**EXERCISE DESCRIPTION**:
Find the line containing "t and portable for convenience on the go" in the material below, then please transcribe it and each line after it exactly, without the pictures.

**RECORDS**:

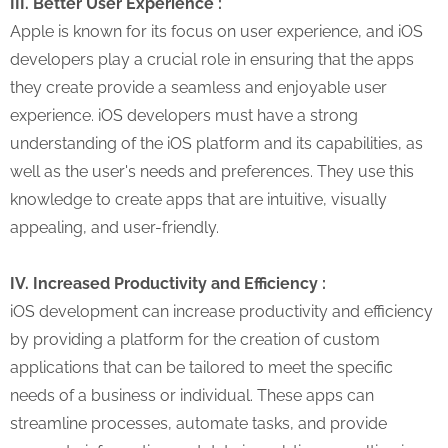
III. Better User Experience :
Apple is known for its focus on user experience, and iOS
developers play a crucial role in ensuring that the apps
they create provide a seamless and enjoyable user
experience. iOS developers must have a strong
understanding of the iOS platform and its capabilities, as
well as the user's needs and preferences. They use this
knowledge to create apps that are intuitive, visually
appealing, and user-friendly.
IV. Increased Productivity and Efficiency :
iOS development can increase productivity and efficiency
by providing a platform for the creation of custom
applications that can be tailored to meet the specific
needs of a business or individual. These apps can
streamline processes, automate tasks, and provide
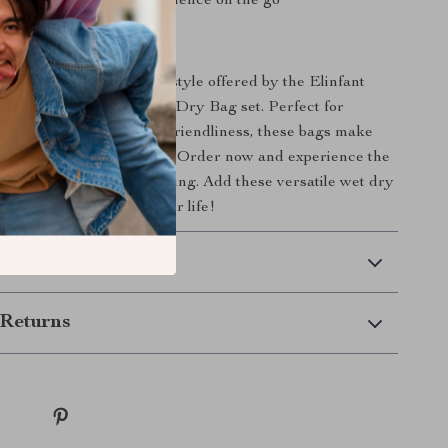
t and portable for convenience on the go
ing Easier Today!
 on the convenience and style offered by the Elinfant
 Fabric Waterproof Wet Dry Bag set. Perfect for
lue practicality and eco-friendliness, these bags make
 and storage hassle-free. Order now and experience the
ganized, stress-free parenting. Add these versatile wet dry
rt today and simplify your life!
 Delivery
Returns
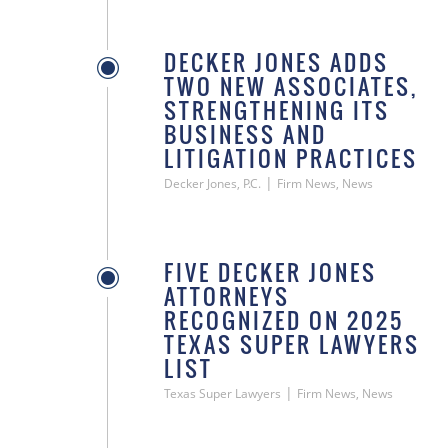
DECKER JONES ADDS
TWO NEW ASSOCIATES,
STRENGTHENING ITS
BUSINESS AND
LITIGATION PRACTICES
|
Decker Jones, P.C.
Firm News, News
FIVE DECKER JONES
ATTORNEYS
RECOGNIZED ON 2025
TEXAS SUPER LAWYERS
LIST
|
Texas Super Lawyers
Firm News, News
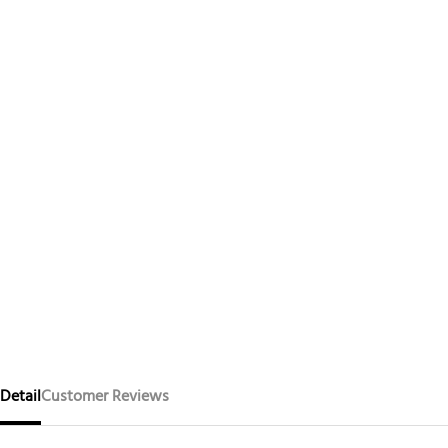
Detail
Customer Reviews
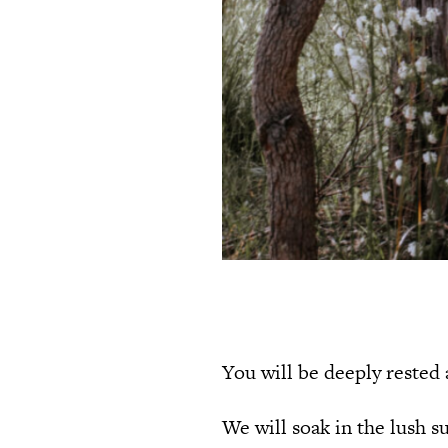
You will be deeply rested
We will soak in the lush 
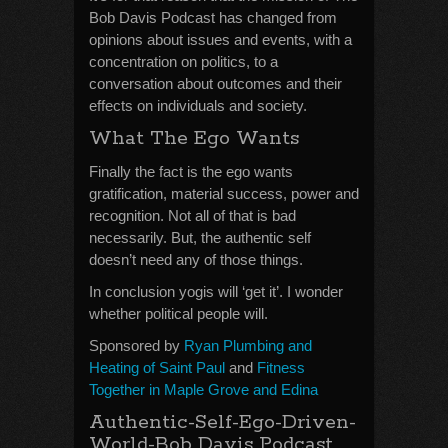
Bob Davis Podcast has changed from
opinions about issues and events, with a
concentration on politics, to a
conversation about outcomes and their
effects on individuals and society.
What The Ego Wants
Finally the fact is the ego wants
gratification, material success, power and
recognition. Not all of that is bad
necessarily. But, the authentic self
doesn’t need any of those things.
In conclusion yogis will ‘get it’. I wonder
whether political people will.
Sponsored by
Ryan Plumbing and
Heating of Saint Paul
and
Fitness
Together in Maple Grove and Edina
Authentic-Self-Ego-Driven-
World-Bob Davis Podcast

**PROBLEM SOLUTION**:
t and portable for convenience on the go
ing Easier Today!
 on the convenience and style offered by the Elinfant
 Fabric Waterproof Wet Dry Bag set. Perfect for
lue practicality and eco-friendliness, these bags make
 and storage hassle-free. Order now and experience the
ganized, stress-free parenting. Add these versatile wet dry
rt today and simplify your life!
 Delivery
Returns
DECKER JONES ADDS
TWO NEW ASSOCIATES,
STRENGTHENING ITS
BUSINESS AND
LITIGATION PRACTICES
|
Decker Jones, P.C.
Firm News, News
FIVE DECKER JONES
ATTORNEYS
RECOGNIZED ON 2025
TEXAS SUPER LAWYERS
LIST
|
Texas Super Lawyers
Firm News, News
Detail
Customer Reviews
You will be deeply rested
We will soak in the lush 
Bob Davis Podcast has changed from
opinions about issues and events, with a
concentration on politics, to a
conversation about outcomes and their
effects on individuals and society.
What The Ego Wants
Finally the fact is the ego wants
gratification, material success, power and
recognition. Not all of that is bad
necessarily. But, the authentic self
doesn’t need any of those things.
In conclusion yogis will ‘get it’. I wonder
whether political people will.
Sponsored by
Ryan Plumbing and
Heating of Saint Paul
and
Fitness
Together in Maple Grove and Edina
Authentic-Self-Ego-Driven-
World-Bob Davis Podcast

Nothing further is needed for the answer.